From soldier to model farmer

Teba, in Gihango sector, is a small village in the Western District of Rutsiro with about 200 households. It is home to Francois Bapfakwita, a farmer whose success story is a unique rise from zero to a model businessman.   Unlike most of the subsistence farmers in the area, Bapfakwita practises modern farming in both crop and animal husbandry on a large scale.  Every year, he generates a gross income of around Rwf6 million from his cows. This agricultural season, he planted maize on four hectares of land where he estimates to fetch some Rwf2 million.

Teba, in Gihango sector, is a small village in the Western District of Rutsiro with about 200 households. It is home to Francois Bapfakwita, a farmer whose success story is a unique rise from zero to a model businessman. 

Unlike most of the subsistence farmers in the area, Bapfakwita practises modern farming in both crop and animal husbandry on a large scale.

Every year, he generates a gross income of around Rwf6 million from his cows. This agricultural season, he planted maize on four hectares of land where he estimates to fetch some Rwf2 million.

When I met Bapfakwita at his cow shed where about ten employees work on a daily basis, he explained how the rise to his recognition as an exemplary farmer has not been smooth.

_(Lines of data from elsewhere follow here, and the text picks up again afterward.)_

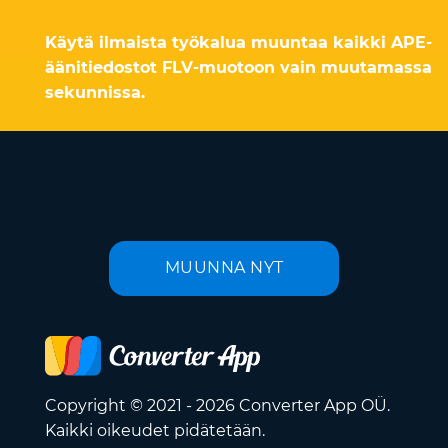
Käytä ilmaista työkalua muuntaa kaikki APE-
äänitiedostot FLV-muotoon vain muutamassa
sekunnissa.
MUUNNA NYT
Copyright © 2021 - 2026 Converter App OÜ.
Kaikki oikeudet pidätetään.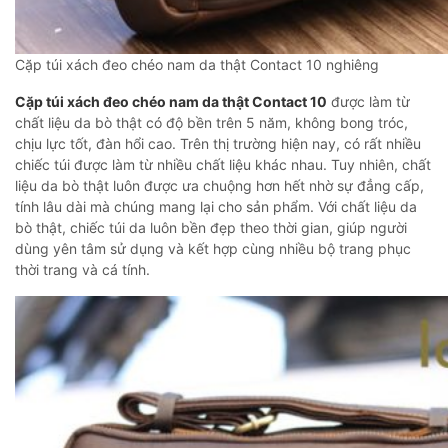
Cặp túi xách đeo chéo nam da thật Contact 10 nghiêng
Cặp túi xách đeo chéo nam da thật Contact 10
được làm từ
chất liệu da bò thật có độ bền trên 5 năm, không bong tróc,
chịu lực tốt, đàn hổi cao. Trên thị trường hiện nay, có rất nhiều
chiếc túi được làm từ nhiều chất liệu khác nhau. Tuy nhiên, chất
liệu da bò thật luôn được ưa chuộng hơn hết nhờ sự đẳng cấp,
tính lâu dài mà chúng mang lại cho sản phẩm. Với chất liệu da
bò thật, chiếc túi da luôn bền đẹp theo thời gian, giúp người
dùng yên tâm sử dụng và kết hợp cùng nhiều bộ trang phục
thời trang và cá tính.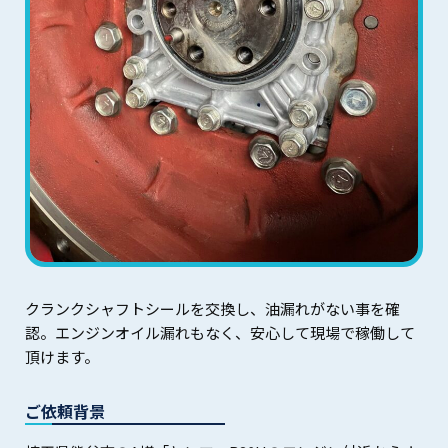
クランクシャフトシールを交換し、油漏れがない事を確
認。エンジンオイル漏れもなく、安心して現場で稼働して
頂けます。
ご依頼背景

Dressed in a pair of grey trousers and a dark blue jacket, both his hands energetically plucking at the edge of a feeding trough, he seldom stands straight and when he does, it is to answer a telephone call. That is the state in which I found him.

He began to narrate his extraordinary story.

Born in 1960, Bapfakwita’ began from scratch when he joined the army at the age of 18. He could guess very little about his future successful life as a farmer.

Away from the care and company of his parents, his childhood was punctuated with many ups and downs.

“I served the army for over 16 years. We later fled to the DR Congo during the 1994 Genocide against the Tutsi but returned shortly after,” he said.

Upon returning from exile in 1997, Bapfakwita remembers starting his farming business with a single cow.

As years went by, he recalls receiving an exotic bull from the Ministry of Agriculture in 2005 recognising him as one of the exemplary farmers at the time.

“The community members were able to get 46 cross breeds as a result. I got some exotic siblings too and that’s how I managed to start the project of animal husbandry,” he said.

At that stage, Bapfakwita approached Rwanda Development Bank (BRD) seeking for a loan to further improve his agricultural business.

When eventually he acquired the Rwf20 million loan, Bapfakwita bought 10 other hybrid cows and he has since then never looked back.

Despite his success, the father of five reckons that most farmers lack the basic knowledge on proper agricultural practices otherwise the average yield each season would increase.

He revealed that one of the secrets behind his success is the practice and implementation of modern farming methods and guidelines provided by experts.

As a way of contributing towards the promotion of food security and elimination of poverty amongst the local population, Bapfakwita intends to distribute some of his cows to his neighbours.

“Once the number of the cows increases to a significant level, I will distribute them to my needy neighbors under similar condition as those of “Girinka” programme,” he pledged.

“Girinka” is a programme inspired by the Rwandan culture and initiated by President Paul Kagame in 2006. It aims at enabling every poor household to own and manage an improved dairy cow.

This would help the family to better their livelihood through increased milk and meat production and to improve soil fertility of their land for their crops using the available manure.

Bapfakwita thinks that his future ambition will not only improve the nutrition, but also increase the earnings of beneficiaries from milk and other milk products.

“I have personally benefitted from the sale of animal products such as meat and manure. I have no doubt that it will help to improve the community around me,” he says.

I didn’t hide my curiosity about this and Bapfakwita later told me of his constant desire to participate in the development of the society around him.

I further couldn’t stop wondering what such an elderly but energetic man like him had done to elevate his neighbours and was surprised by how he introduced electricity in his home village.

“I introduced the idea of forming an association of 44 people and we collected Rwf9 million to spearhead the campaign. With the support of well-wishers and other developmental partners, we were able to get electricity,” he proudly said.

In addition to his farming business, Bapfakwita owns a modern brick furnace which has also helped the local community in various construction activities.

For all the he owns, Bapfakwita is grateful for the support offered by local leaders especially in the agricultural department though he thinks that it’s not yet a ‘bed of roses’.

He says that the quantity of milk produced from the farm is too much compared to the demand from the nearby community.

“It has now become an obligation to travel long distances in search of clients. The demand rate is way lower than the supply rate,” he lamented

But higher yields and greater ambitions mean that Bapfakwita has become an exemplary famer possessing physical proof of his improved livelihood and the community around him.